*** INPUT MATERIAL ***
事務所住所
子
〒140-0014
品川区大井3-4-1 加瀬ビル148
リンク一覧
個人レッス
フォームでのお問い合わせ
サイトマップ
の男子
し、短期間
***
*** INPUT MATERIAL ***
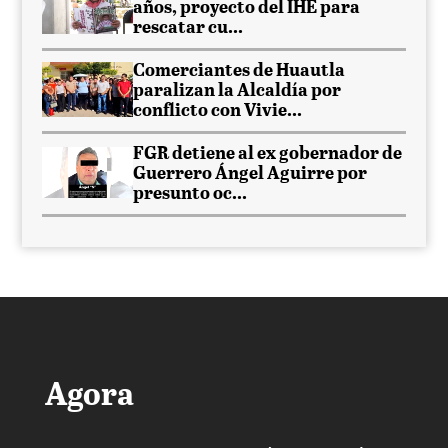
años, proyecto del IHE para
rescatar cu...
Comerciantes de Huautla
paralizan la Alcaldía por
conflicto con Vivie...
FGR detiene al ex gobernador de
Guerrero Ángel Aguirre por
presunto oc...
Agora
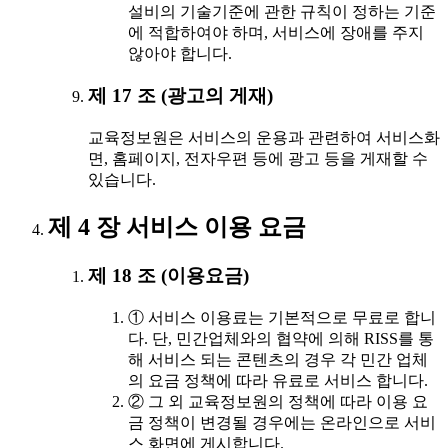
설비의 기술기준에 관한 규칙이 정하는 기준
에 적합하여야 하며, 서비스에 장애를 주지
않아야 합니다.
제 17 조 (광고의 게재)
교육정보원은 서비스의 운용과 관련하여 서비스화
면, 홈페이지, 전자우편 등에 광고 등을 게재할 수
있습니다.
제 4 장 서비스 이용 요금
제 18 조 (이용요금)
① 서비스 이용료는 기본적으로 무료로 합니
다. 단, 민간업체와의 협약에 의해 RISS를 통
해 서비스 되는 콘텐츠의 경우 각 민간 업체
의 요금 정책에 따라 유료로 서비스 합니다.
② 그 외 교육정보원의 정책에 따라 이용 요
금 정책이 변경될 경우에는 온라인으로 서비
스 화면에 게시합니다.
***
*** INPUT MATERIAL ***
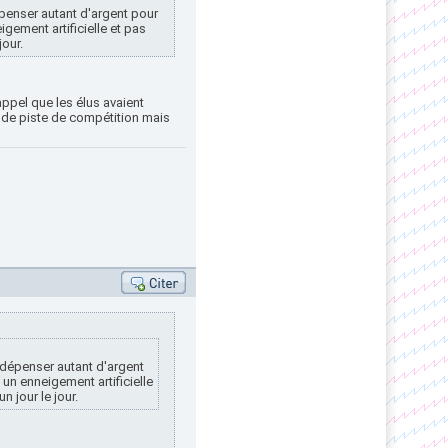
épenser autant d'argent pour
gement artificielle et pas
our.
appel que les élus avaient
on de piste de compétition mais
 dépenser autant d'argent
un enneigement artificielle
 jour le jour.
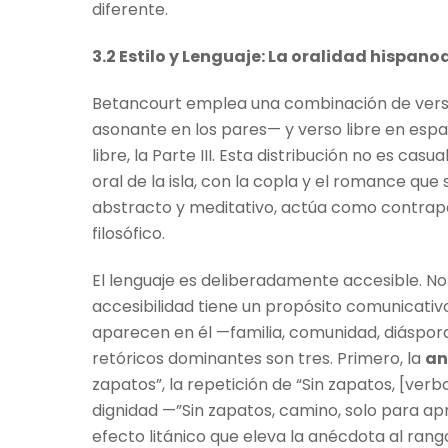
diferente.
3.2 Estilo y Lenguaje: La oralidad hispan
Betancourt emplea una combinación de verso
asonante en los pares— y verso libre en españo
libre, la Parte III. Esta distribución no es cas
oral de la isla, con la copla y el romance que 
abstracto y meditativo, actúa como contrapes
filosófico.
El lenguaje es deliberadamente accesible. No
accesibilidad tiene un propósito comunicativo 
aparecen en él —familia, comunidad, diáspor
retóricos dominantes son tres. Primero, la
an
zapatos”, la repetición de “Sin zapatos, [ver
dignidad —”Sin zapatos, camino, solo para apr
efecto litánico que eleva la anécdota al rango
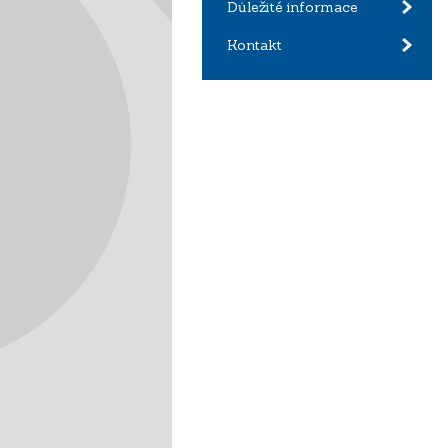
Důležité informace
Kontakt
***
=== TASK TO CARRY OUT ===
Please rewrite the lines, everything from the one containing "설비의 기술기준에 관한 규칙이 정하는 기준" down to the one containing "② 그 외 교육정보원의 정책에 따라 이용 요", replacing "교육정보원" with "한국교육학술정보원" and leaving all else unchanged.

=== SOLUTION ===
설비의 기술기준에 관한 규칙이 정하는 기준
에 적합하여야 하며, 서비스에 장애를 주지
않아야 합니다.
제 17 조 (광고의 게재)
한국교육학술정보원은 서비스의 운용과 관련하여 서비스화
면, 홈페이지, 전자우편 등에 광고 등을 게재할 수
있습니다.
제 4 장 서비스 이용 요금
제 18 조 (이용요금)
① 서비스 이용료는 기본적으로 무료로 합니
다. 단, 민간업체와의 협약에 의해 RISS를 통
해 서비스 되는 콘텐츠의 경우 각 민간 업체
의 요금 정책에 따라 유료로 서비스 합니다.
② 그 외 한국교육학술정보원의 정책에 따라 이용 요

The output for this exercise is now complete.